Armin Keplinger, Andreas greiner (A/A): Brute Force, 2017
The Doom explores the potential of virtual reality for expanding the definition of sculpture. Floating in the air, surrounded on all sides by the work, the viewer experiences a black cloud rushing towards them*, giving an apocalyptic 360-degree view. The construction and deconstruction of this form balances between strong abstraction and realistic views, all of which use a reduced visual code of hard blacks and whites. Together with the strongly pulsating sub-bass-driven soundtrack, the VR work by Keplinger and Greiner creates a constant stream of constant change to which the audience is exposed. By choosing the environment unfamiliar to the earthbound, the airspace, the doom addresses the fascination of flying and examines the threatening and equally sublime moments of annihilation.
Armin Keplinger: |¦¦|, 2019
The Installation |¦¦| is a hybrid between the virtual and physical space, blending its boundaries by applying state of the art CGI-techniques and connecting these to actual physical alterations. Two exactly equal, vertically hanging glass plates are slowly lifted up and moved apart from each other. The following countermovement results in their collision and erasure. Both Glass Bodies react to one another and evoke each others reshaping with different levels of momenta and absorption. Although the whole process and setup seem to be completely reality and material based, only one plate is physical. The other one and its impact are reconstructed and simulated in a complex virtual setting. The set up tries to sketch a vision of the utopian moment when our physical reality will merge into the ambient digital space of a futuristic virtual (meta-)consciousness. A stable, balanced system of seemingly equal counterparts experiences its own collapse and is slowly drifting into chaos to the absolute point of standstill – by gaining and losing control over natural forces, the use of modern technologies, and its cross-reactions.
Armin Keplinger lives and works in Berlin.
Philip Topolovac: Envisat, 2014
Observational satellites are high-tech apparatus used for the documentation, surveying and exploration of the Earth’s surface for scientific and military purposes. Hidden from the human eye, they are only noticeable as luminous points in the sky. As part of his sculptural and photographic projects on the genre of landscape representation, Philip Topolovac‘s series ‘Satellite Observation‘ (2009–2014) deals with the forms of these instruments of earthly self-reflection.

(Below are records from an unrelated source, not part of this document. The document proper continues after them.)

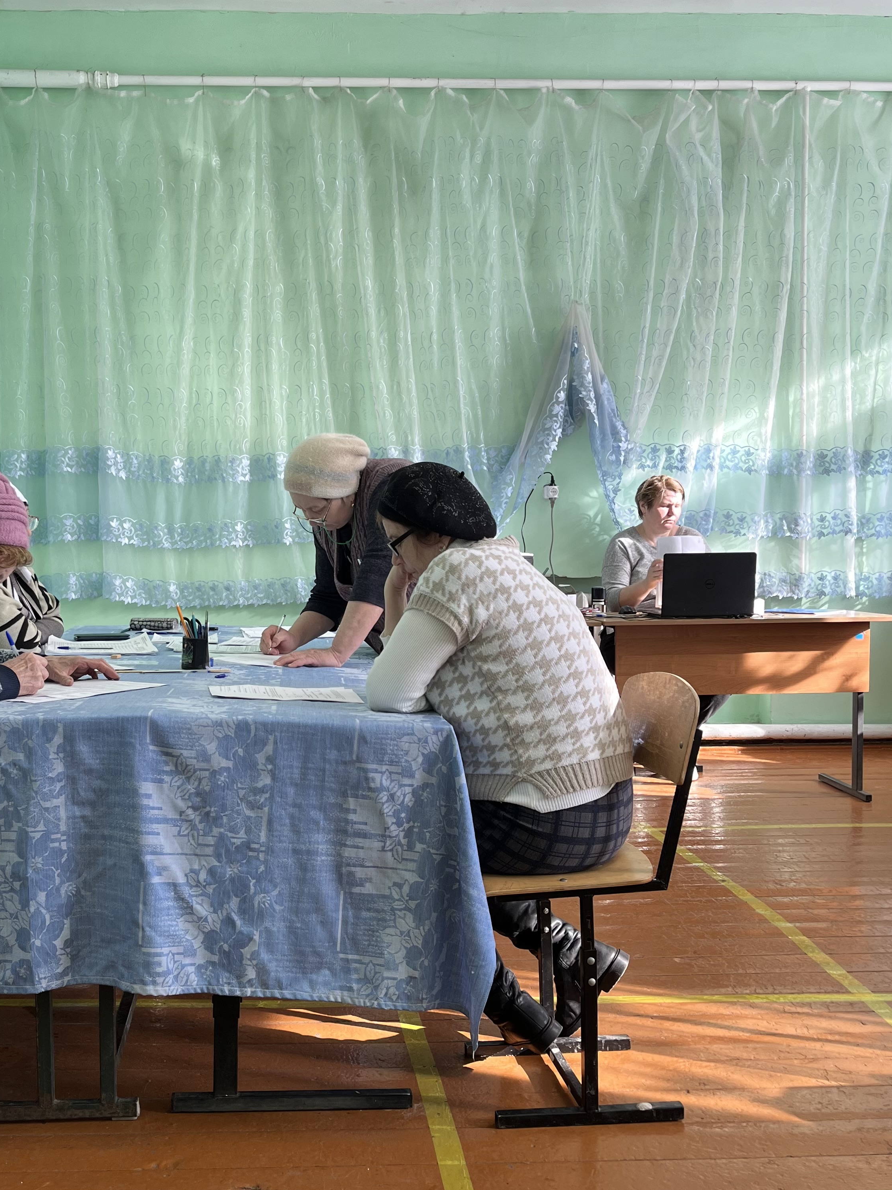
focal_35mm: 35
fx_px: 1203
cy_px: 623
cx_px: 331
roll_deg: +0.3
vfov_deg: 52.6
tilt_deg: -4.3
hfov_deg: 40.4
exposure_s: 1/105
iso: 32
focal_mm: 5.1
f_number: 1.6
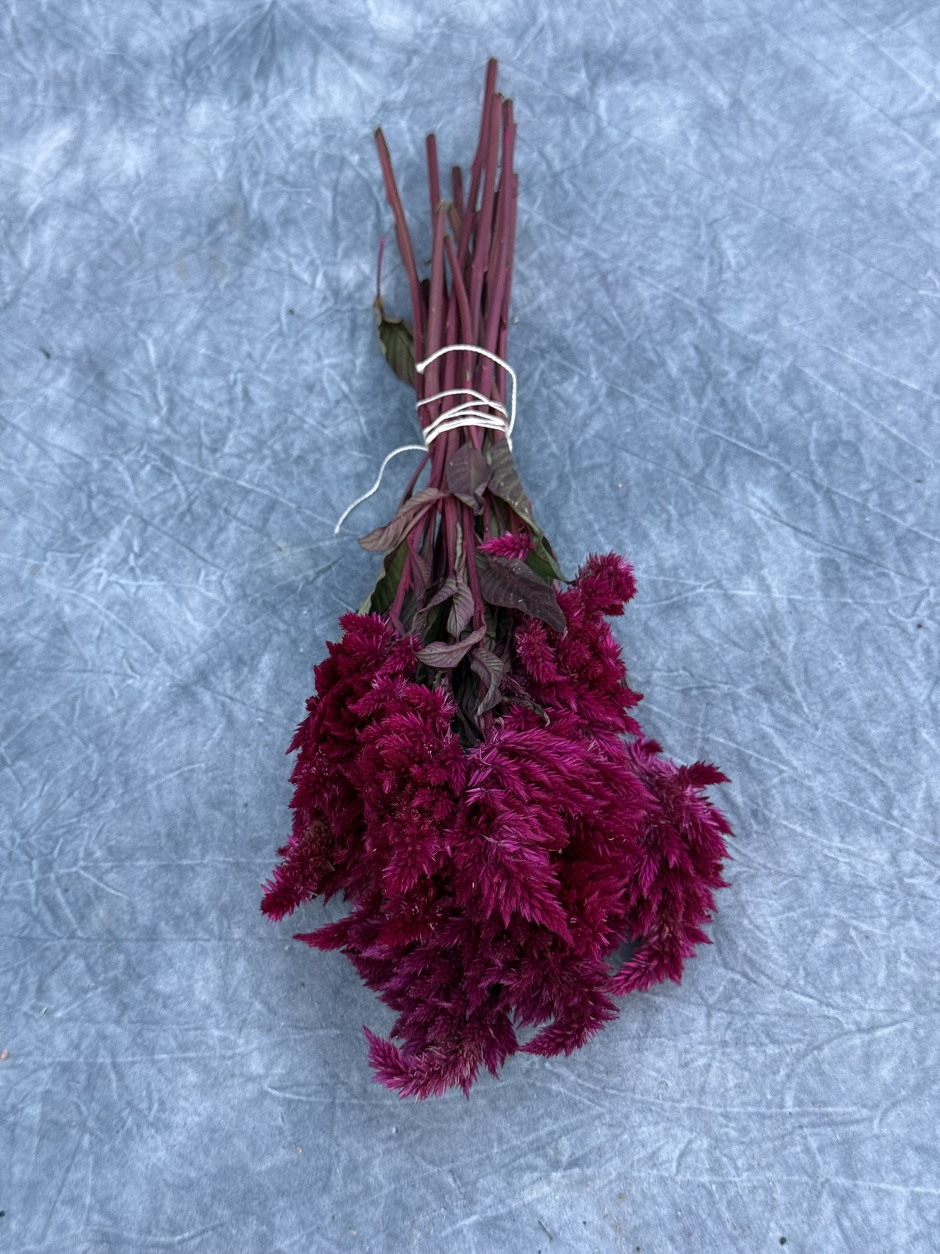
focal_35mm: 48
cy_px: 627
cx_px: 470
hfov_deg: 30.3
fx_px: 1738
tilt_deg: -56.9
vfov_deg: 39.7
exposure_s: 1/60
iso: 160
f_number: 1.78
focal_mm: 6.76
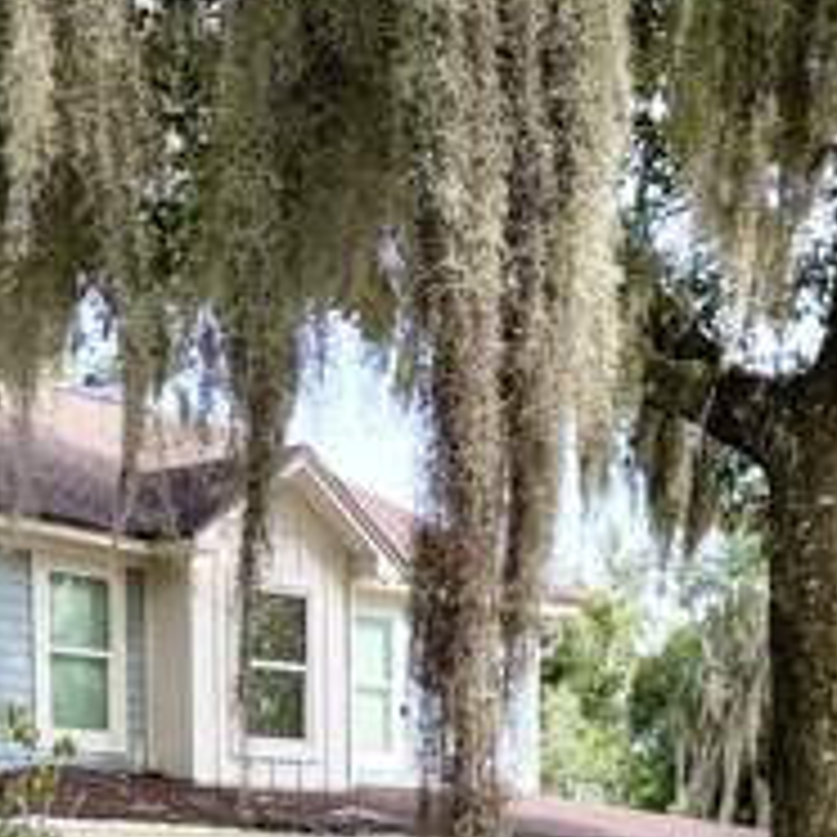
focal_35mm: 91
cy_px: 1071
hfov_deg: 19.1
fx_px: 2489
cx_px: 342
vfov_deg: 17.9
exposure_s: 1/1106
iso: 100
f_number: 1.78
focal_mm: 6.76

He makes the invisible observers visible by reinterpreting their bodies based on optimal functionality into sculptural forms. Built by ESA Envisat environmental satellite was 25 meters in length, the largest ever built Earth observation satellite. After ten years of service the radio contact broke in 2012. Since then he has been orbiting as space junk in orbit and will eventually burn up in the earth‘s atmosphere. Cast in bronze, the lost satellite is given a lasting aesthetic presence.
Philip Topolovac studied in Berlin. He lives and works in Berlin.
Markus Wirthmann: Salzbilder, seit 2008
Markus Wirthmann’s crystalline images eternalize a solidification process. Canvases are laid into different mineral salt solutions. Through evaporating of water content within the mineral salt solution, salt crystals form along the canvas. Outer influences as well as inner decision making play a major role in how the art work will be shaped and look like. The artist decides when to stop the unrestricted growth of salt crystals. Furthermore, outside influences such as the proportion of different salt components, the temperature and humidity affect the outcome as well. Throughout this work cycle, different and almost unpredictable images emerge with different crystalline shapes and colours.
Markus Wirthmann studied in Braunschweig and Berlin. He lives and works in Berlin.